Baseline expression levels of drug metabolizing enzymes in non-small cell lung cancer biopsies show promising biomarker and target potential for long-term response to pembrolizumab

Long-term responders (LTRs) to immune checkpoint inhibitor (ICI) therapy in advanced non-small cell lung cancer (NSCLC) are rare. As no robust biomarkers for LTRs have been defined so far, oncologists are unable to define the optimal treatment duration for this cohort. Hence, standard practice of ICI administration for at least 2 years, regardless of response, does not rely on a solid biological rationale. In this multi-center retrospective study, we analyzed baseline clinical, genetic, and transcriptomic profiles of 14 non-responders (NRs) and 21 LTRs, defined by disease progression shortly after treatment initiation and no evident progression for at least one year after ICI cessation, resp.

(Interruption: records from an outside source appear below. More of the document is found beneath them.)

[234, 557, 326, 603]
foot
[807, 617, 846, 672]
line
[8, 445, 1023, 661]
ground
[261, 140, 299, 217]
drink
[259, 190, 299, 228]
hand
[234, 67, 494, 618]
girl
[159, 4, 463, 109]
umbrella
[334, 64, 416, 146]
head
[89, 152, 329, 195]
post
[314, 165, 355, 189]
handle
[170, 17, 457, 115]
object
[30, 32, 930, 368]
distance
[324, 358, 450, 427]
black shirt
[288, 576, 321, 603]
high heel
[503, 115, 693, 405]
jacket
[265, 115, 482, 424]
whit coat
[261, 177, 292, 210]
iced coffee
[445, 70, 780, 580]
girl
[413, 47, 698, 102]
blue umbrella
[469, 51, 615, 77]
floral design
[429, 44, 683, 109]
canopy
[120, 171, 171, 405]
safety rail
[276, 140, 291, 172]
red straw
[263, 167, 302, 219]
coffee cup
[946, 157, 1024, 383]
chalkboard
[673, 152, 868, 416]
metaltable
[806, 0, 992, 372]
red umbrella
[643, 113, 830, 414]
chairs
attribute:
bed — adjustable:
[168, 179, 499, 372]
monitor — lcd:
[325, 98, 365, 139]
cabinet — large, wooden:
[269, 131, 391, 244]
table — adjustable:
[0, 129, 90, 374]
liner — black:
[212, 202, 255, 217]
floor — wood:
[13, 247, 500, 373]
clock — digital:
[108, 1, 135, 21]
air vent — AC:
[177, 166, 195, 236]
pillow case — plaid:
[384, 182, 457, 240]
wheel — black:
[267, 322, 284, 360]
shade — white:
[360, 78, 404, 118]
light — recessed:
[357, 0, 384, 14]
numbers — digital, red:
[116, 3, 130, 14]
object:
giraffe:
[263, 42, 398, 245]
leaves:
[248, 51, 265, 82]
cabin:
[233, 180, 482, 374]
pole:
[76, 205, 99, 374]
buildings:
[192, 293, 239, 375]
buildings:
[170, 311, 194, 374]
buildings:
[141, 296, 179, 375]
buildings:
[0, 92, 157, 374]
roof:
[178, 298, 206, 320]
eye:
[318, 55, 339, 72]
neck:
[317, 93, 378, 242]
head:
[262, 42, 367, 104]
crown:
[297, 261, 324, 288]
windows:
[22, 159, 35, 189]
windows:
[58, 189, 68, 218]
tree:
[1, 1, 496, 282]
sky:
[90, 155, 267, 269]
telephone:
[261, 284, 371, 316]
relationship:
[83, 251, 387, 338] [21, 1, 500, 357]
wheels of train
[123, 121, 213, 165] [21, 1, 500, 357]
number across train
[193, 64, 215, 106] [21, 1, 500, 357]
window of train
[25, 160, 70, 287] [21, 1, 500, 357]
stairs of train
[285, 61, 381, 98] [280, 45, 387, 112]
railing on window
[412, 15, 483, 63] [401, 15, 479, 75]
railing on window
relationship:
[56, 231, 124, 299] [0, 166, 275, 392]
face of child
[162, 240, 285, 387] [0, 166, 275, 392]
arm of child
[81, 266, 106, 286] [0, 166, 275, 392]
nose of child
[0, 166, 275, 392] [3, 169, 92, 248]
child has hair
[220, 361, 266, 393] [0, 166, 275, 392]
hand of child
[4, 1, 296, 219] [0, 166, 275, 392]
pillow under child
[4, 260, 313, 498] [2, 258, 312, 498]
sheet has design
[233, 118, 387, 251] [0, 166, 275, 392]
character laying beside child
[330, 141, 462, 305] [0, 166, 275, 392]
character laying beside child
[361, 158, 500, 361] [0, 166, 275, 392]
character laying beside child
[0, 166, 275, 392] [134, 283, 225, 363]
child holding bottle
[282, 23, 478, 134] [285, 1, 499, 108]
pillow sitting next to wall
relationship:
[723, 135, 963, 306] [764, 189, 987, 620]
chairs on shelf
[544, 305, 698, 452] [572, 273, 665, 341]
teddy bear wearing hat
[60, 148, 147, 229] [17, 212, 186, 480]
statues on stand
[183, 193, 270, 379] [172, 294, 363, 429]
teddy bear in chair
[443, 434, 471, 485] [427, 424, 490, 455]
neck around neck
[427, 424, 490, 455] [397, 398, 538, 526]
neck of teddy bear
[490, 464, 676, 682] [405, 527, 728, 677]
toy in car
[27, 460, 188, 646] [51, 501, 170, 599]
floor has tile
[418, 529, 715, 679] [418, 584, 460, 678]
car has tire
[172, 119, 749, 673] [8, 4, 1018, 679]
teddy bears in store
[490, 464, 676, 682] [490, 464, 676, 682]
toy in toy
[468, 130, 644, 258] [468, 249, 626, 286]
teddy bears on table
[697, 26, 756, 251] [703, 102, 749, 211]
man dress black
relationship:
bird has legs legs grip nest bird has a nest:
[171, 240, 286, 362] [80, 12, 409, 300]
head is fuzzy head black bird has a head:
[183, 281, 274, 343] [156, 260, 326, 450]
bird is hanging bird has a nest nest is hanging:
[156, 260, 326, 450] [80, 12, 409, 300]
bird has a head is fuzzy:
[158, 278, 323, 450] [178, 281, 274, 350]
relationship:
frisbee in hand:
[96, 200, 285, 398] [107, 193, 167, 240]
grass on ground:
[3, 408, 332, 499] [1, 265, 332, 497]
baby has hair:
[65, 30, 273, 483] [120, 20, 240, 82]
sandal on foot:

Comparative analysis of clinical and serological parameters identified an adenocarcinoma histology, low neutrophil-to-lymphocyte ratio (NLR) and low platelet-to-lymphocyte ratio (PLR) to be significantly associated with LTRs. Genetic profiling demonstrated that LTRs were twice as frequently associated with mutations in KRAS (56.3% in LTRs, 25% in NRs) while the opposite held true for mutations in STK11 (25% in NRs, 12.5% in LTRs). Transcriptomic analysis of tumor biopsies from 5 LTRs and 5 NRs treated with pembrolizumab monotherapy at the Universitair Ziekenhuis Brussel (UZB, Belgium) revealed that LTRs show a significantly raised adaptive immune profile, predominantly characterized by T cell- and B cell-related immunity. In addition, we found LTRs to have a significantly lower expression of a drug metabolizing enzyme (DME) gene signature, mainly defined by isotypes of the uridine diphosphate glucuronosyltransferase 1A ( UGT1A ) gene family. The latter was validated in additional biopsies from UZB, Jessa Ziekenhuis (Hasselt, Belgium), and Amsterdam Universitair Medisch Centrum (The Netherlands), as well as in a publicly available dataset. Functional validation using an in vitro human tumor cell specific T cell killing assay demonstrated that diclofenac and atazanavir, inhibitors of the DME’s UGT1A enzyme family, enhance ICI efficacy. These findings suggest that baseline expression of the DME signature may inform personalized ICI treatment strategies and support further investigation into the co-administration of ICIs with clinically approved DME inhibitors to improve long-term response rates in advanced NSCLC.